O atacante Bruno Henrique, do Flamengo, teve a sua condenação mantida pelo Superior Tribunal de Justiça Desportiva (STJD), na sede da entidade, no Rio de Janeiro. O colegiado, porém, adiou a decisão sobre a pena do atacante. O auditor Marco Aurélio Choy, o segundo a votar, pediu vista do processo, que será remarcado.
Antes de ser interrompido, o julgamento estava em fase de definição da pena do atacante. Bruno Henrique teve a condenação confirmada, mas não a punição. O relator Sergio Furtado Filho defendeu que o atacante pague apenas financeiramente. Ele votou pela absolvição no artigo 243-A, que prevê até 12 jogos de gancho, e a punição apenas no artigo 191, com multa de R$ 100 mil.
Anteriormente, no dia 4 de setembro, o jogador foi punido com 12 jogos do Brasileirão e uma multa de 60 mil reais.
A defesa de Bruno Henrique contou com Michel Assef Filho, do Flamengo, além de Ricardo Pieri Nunes e Alexandre Vitorino, advogados do atacante. Flavio Willeman, vice-presidente do clube carioca, e Denis Ricardo, empresário do atleta, também estiveram presentes.
Após o presidente Luís Otávio Veríssimo iniciar o julgamento e o auditor Sérgio Henrique Furtado Coelho Filho analisar o relatório, o subprocurador Geral, o Dr. Eduardo Ximenes, durante a sua argumentação, rebateu o pedido de prescrição do caso em favor do jogador e do Flamengo, afirmando que só foi possível se aprofundar no tema após a participação policial na apreensão de provas.
A Procuradoria só teve acesso quando foram apresentadas as provas, após a busca e apreensão de documentos e celulares. Isso resultou na denúncia protocolada pela Procuradoria. O dia 7 de maio de 2025 foi a primeira vez que a Procuradoria teve acesso as provas obtidas pela Polícia Federal.
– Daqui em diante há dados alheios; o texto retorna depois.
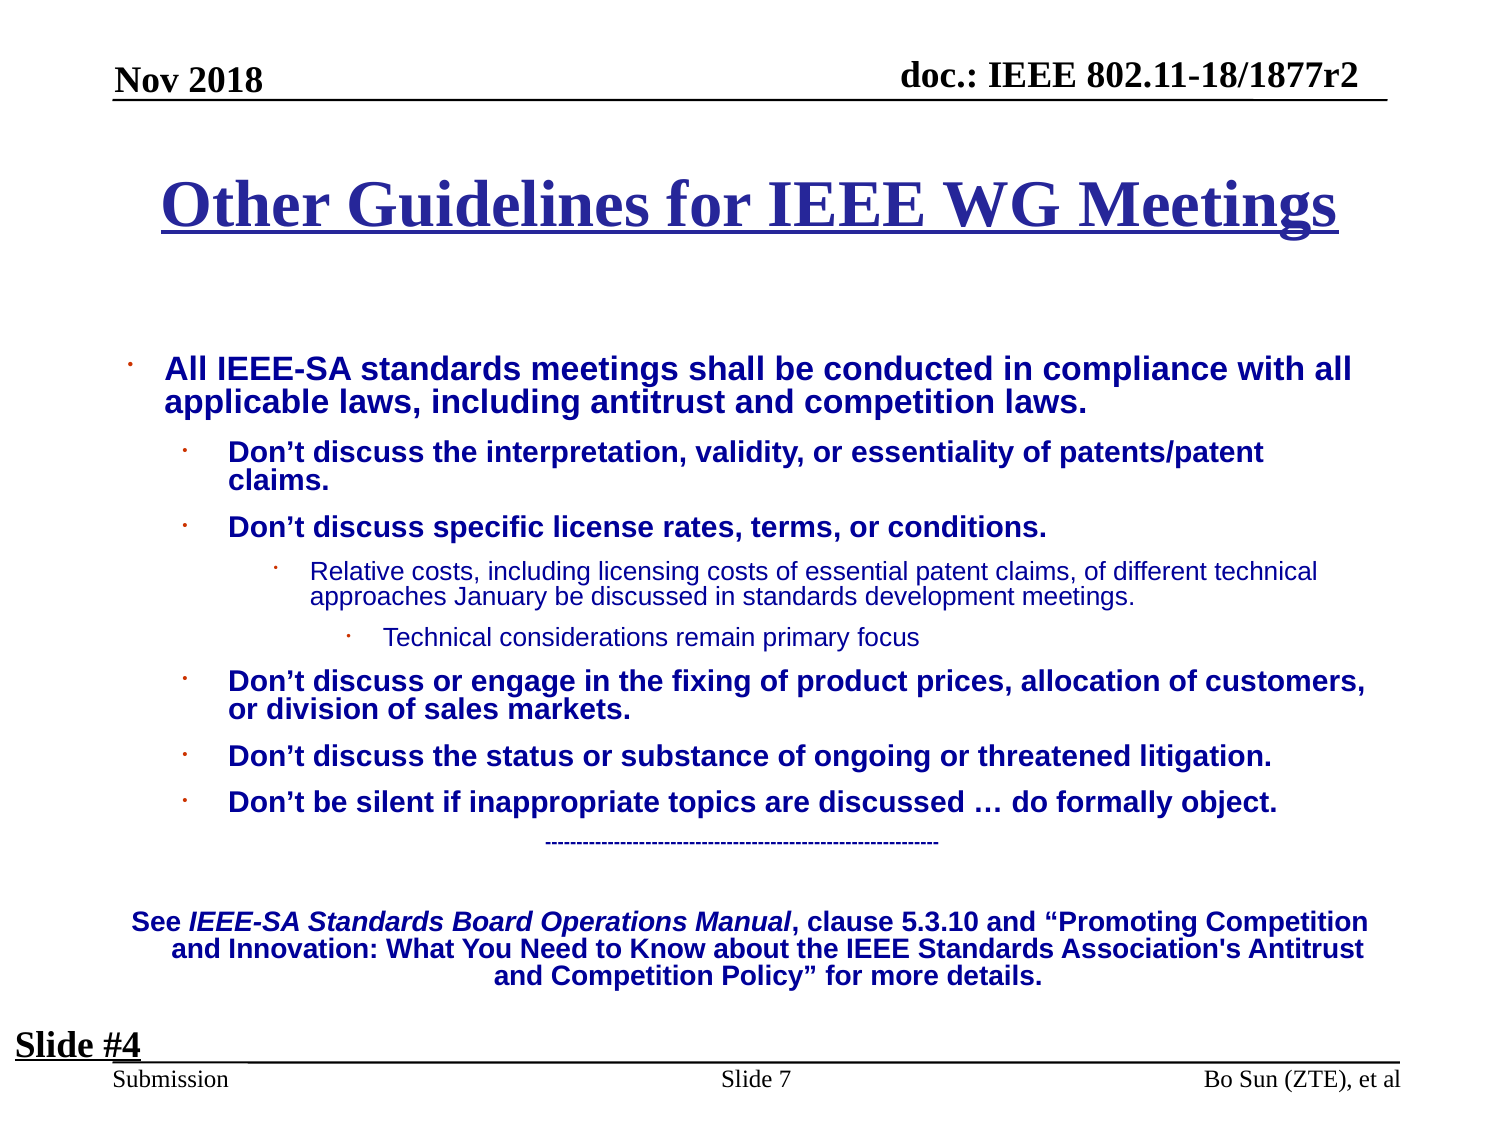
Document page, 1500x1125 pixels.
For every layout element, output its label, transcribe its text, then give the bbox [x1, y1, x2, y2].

title Other Guidelines for IEEE WG Meetings [112, 112, 1388, 288]
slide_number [114, 54, 265, 101]
slide_number Slide 7 [712, 1061, 800, 1093]
list All IEEE-SA standards meetings shall be conducted in compliance with all applicable laws, including antitrust and competition laws. Don’t discuss the interpretation, validity, or essentiality of patents/patent claims. Don’t discuss specific license rates, terms, or conditions. Relative costs, including licensing costs of essential patent claims, of different technical approaches January be discussed in standards development meetings. Technical considerations remain primary focus Don’t discuss or engage in the fixing of product prices, allocation of customers, or division of sales markets. Don’t discuss the status or substance of ongoing or threatened litigation. Don’t be silent if inappropriate topics are discussed … do formally object. --------------------------------------------------------------- See IEEE-SA Standards Board Operations Manual, clause 5.3.10 and “Promoting Competition and Innovation: What You Need to Know about the IEEE Standards Association's Antitrust and Competition Policy” for more details. [112, 324, 1388, 1000]
footer Bo Sun (ZTE), et al [1200, 1061, 1402, 1093]
text_box Slide #4 [0, 1012, 157, 1073]
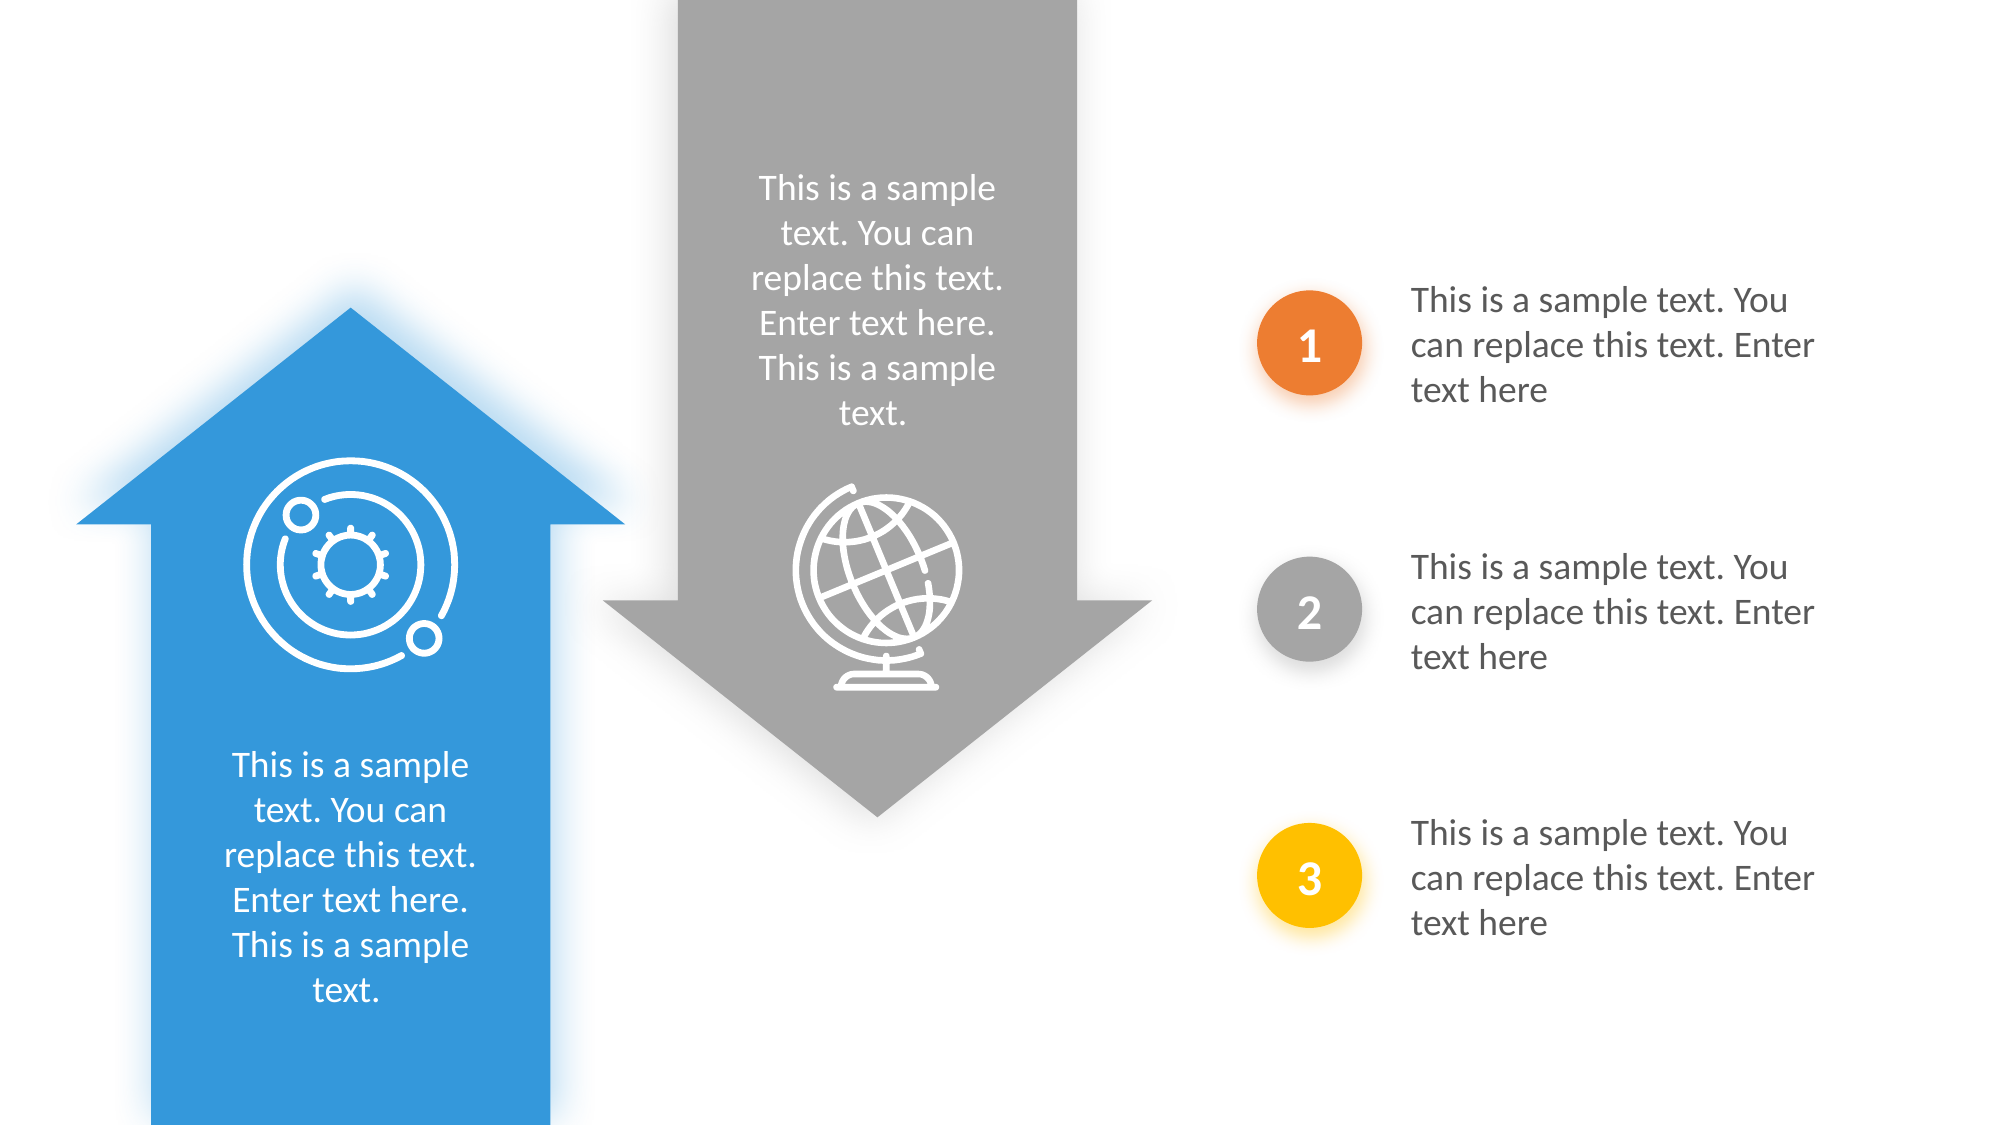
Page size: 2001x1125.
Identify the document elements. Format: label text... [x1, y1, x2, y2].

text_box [1257, 527, 1861, 691]
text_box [1257, 793, 1861, 958]
text_box [599, 0, 1156, 819]
text_box [73, 306, 629, 1125]
text_box This is a sample text. You can replace this text. Enter text here. This is a sample text. [720, 106, 1035, 489]
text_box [1257, 261, 1861, 425]
text_box This is a sample text. You can replace this text. Enter text here. This is a sample text. [193, 684, 508, 1067]
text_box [792, 483, 963, 691]
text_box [243, 457, 459, 673]
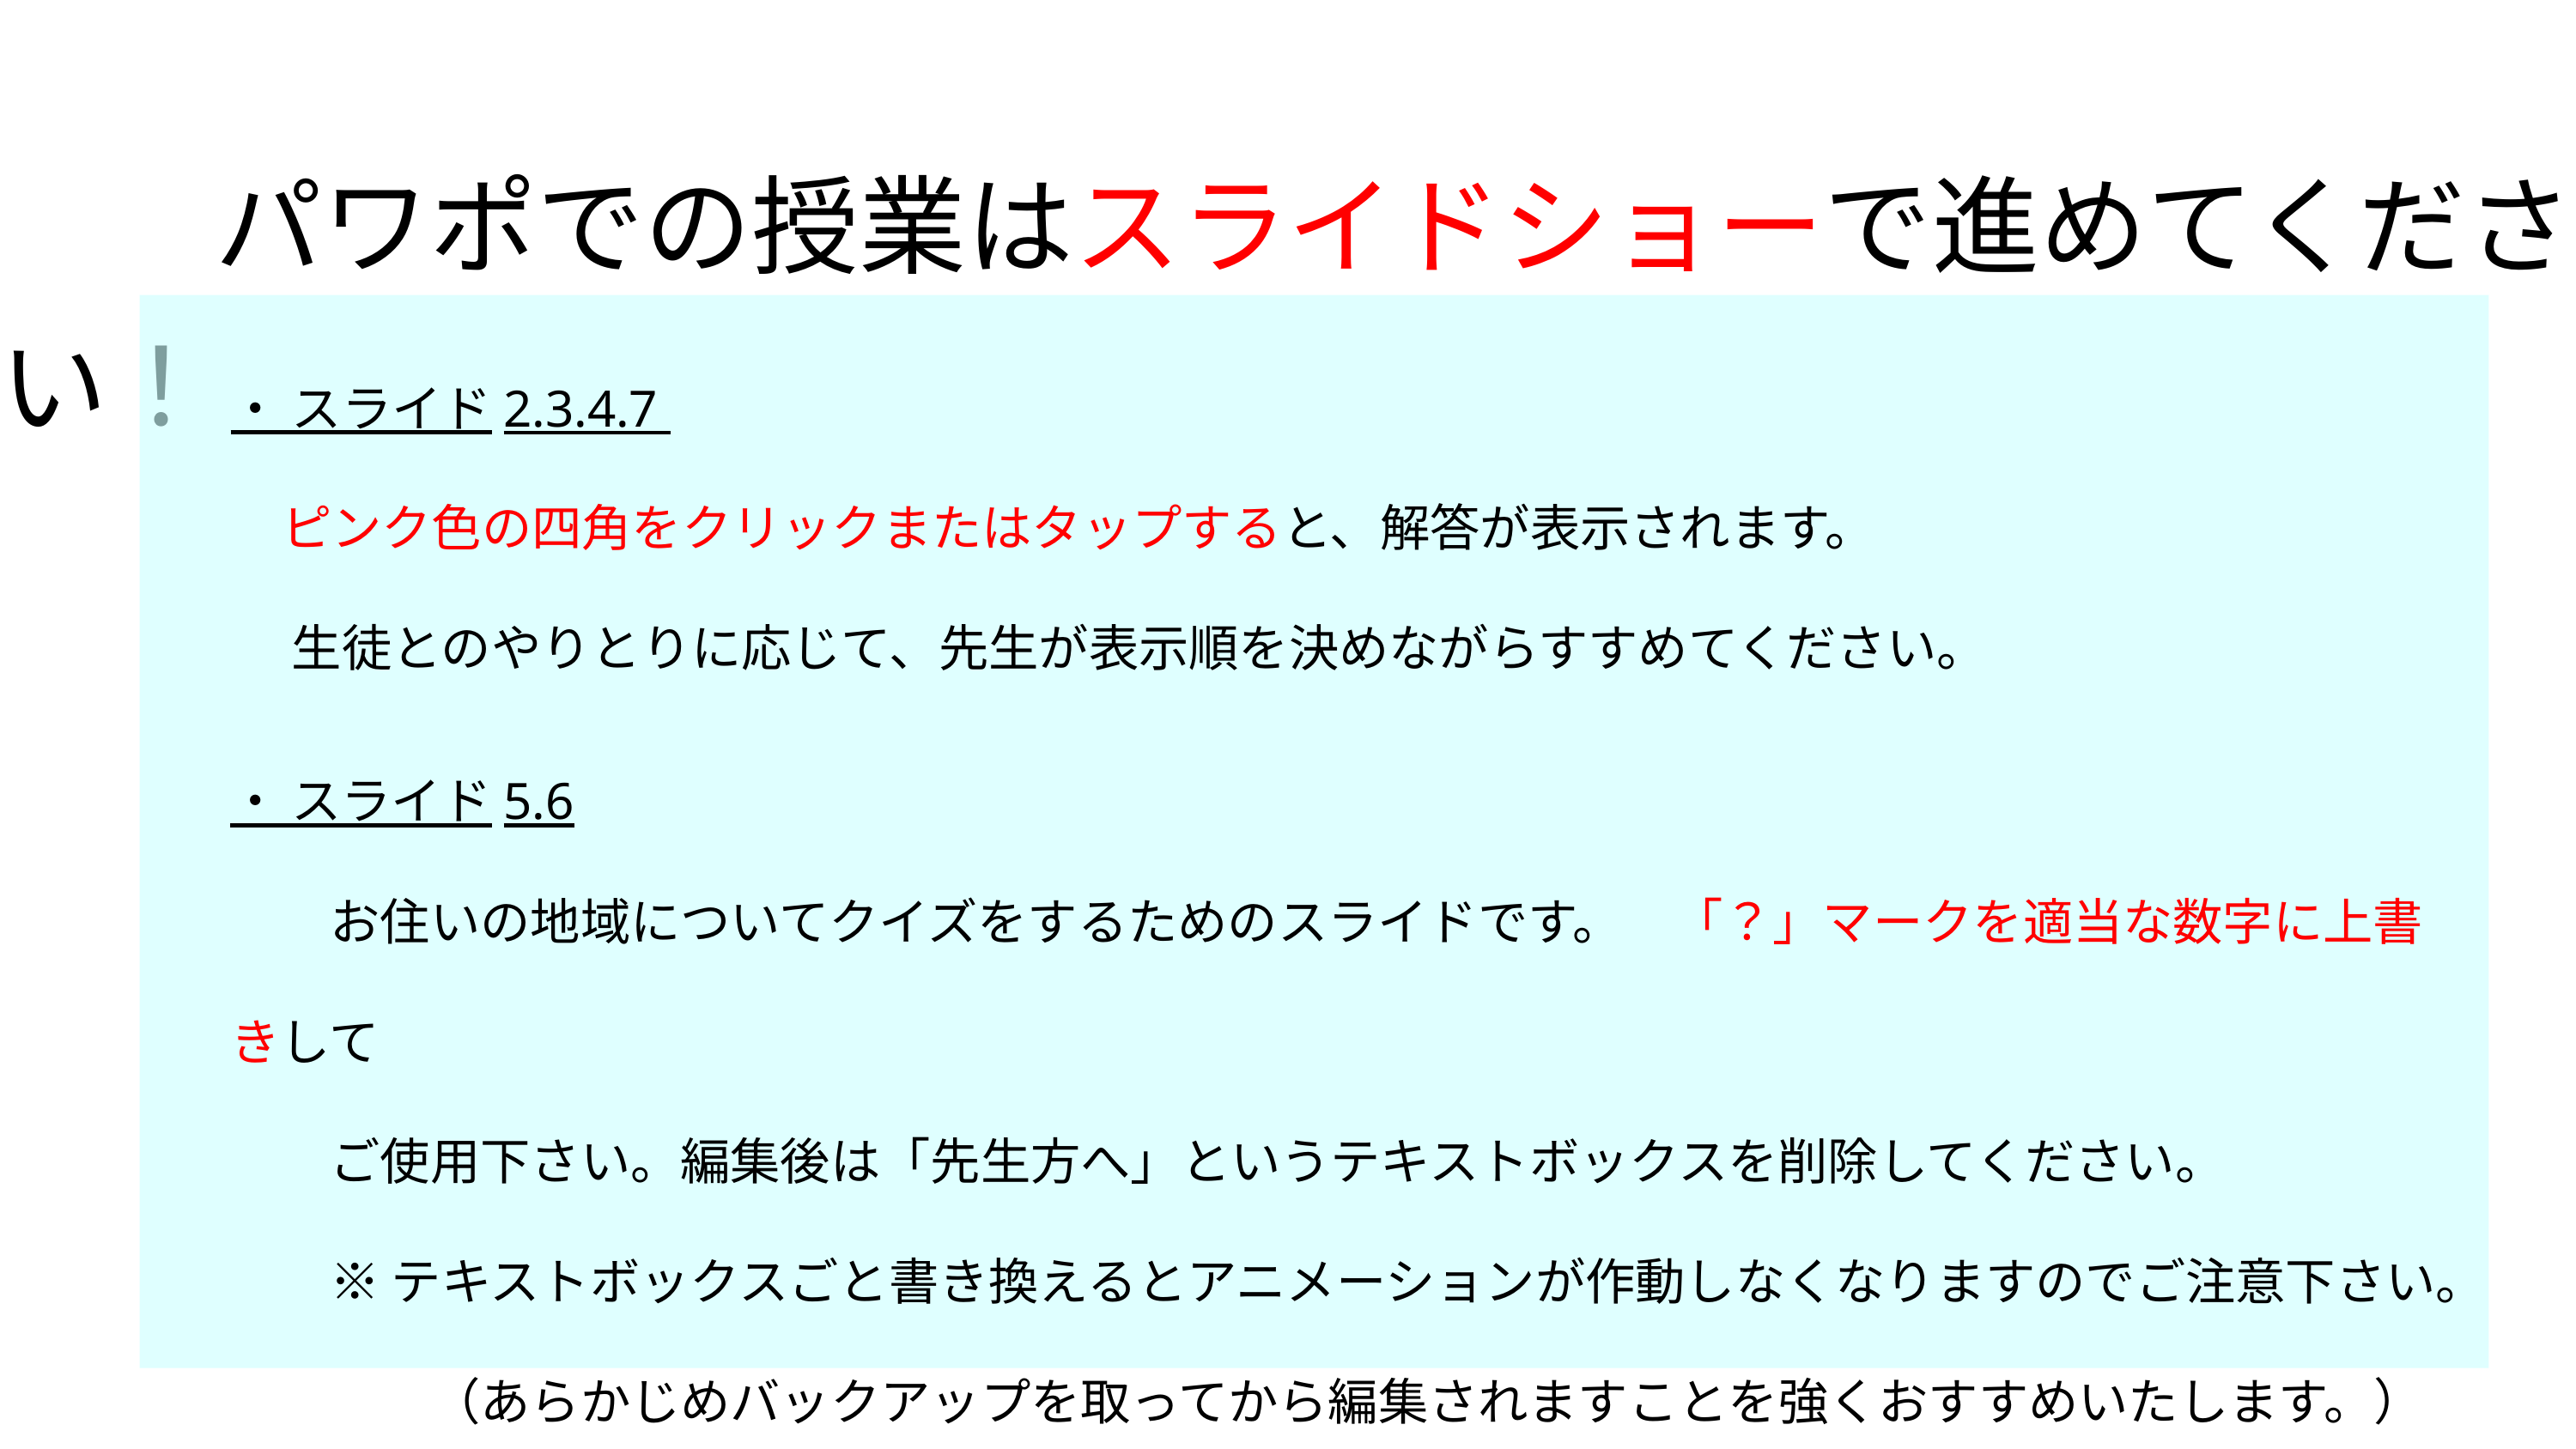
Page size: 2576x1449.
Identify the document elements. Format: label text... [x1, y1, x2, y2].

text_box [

No mesmo dia do mês seguinte a Procuradoria recebeu todas as provas, analisou Eduardo Ximenes.
Se acatado o pedido de prescrição da defesa, veríamos a primeira invenção jurisprudencial, completou.
Em seguida, o advogado Michel Assef questionou e reclamou do tempo de argumentação do subprocurador, de 22 minutos. Além disso, afirmou que o caso deveria ter sido julgado anteriormente, o que não aconteceu (embasando a sua tese de prescrição).
Só para constar que fomos a 22 minutos de sustentação pelo Dr. Eduardo, o que demonstra exatamente a dificuldade que a Procuradoria está tendo para fazer valer algo que não está previsto em regulamentos ou no CBJD (Código Brasileiro de Justiça Desportiva). Ou seja, a necessidade desse tempo todo é para tentar trazer algo que não está escrito. Mudar algo que está claro e definido pelo CBJD, respondeu.